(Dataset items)
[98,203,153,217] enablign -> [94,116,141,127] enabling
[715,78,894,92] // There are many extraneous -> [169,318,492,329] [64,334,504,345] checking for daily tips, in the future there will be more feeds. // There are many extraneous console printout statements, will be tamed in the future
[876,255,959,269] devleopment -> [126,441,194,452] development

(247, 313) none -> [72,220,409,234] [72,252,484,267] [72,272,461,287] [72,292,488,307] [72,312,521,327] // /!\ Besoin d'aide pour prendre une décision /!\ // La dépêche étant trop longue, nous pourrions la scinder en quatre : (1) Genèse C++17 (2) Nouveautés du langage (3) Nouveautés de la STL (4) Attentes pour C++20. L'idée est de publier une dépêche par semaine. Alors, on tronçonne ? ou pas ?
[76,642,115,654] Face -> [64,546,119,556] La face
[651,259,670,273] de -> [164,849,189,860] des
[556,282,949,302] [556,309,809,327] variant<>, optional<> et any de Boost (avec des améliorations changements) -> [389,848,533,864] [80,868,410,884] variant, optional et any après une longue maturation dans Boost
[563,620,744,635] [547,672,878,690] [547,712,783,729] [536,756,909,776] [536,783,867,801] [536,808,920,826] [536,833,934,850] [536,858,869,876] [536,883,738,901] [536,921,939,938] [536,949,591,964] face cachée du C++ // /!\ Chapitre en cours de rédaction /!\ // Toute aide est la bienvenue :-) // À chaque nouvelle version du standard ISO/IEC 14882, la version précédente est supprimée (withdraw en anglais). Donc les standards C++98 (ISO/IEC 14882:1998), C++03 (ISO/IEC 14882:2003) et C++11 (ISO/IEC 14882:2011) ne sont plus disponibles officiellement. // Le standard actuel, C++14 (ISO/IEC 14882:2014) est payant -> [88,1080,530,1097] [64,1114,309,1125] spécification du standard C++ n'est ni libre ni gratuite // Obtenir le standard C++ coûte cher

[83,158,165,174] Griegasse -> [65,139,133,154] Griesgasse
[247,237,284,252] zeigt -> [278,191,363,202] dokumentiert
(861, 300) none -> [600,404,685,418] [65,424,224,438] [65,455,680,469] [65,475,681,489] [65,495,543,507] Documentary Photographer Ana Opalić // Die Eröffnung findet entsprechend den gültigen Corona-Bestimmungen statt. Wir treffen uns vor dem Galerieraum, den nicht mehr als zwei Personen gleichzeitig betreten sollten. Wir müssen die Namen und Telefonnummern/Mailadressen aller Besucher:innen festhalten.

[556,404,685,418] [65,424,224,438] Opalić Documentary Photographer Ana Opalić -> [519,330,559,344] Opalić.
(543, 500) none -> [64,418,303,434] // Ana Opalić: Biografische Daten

Assigned task:
Using the data above, reproduce exactly the lines between those holding "[715,78,894,92] // There" and "[876,255,959,269] devleopment ->", inclusive, and no others.

Reply:
[715,78,894,92] // There are many extraneous -> [169,318,492,329] [64,334,504,345] checking for daily tips, in the future there will be more feeds. // There are many extraneous console printout statements, will be tamed in the future
[876,255,959,269] devleopment -> [126,441,194,452] development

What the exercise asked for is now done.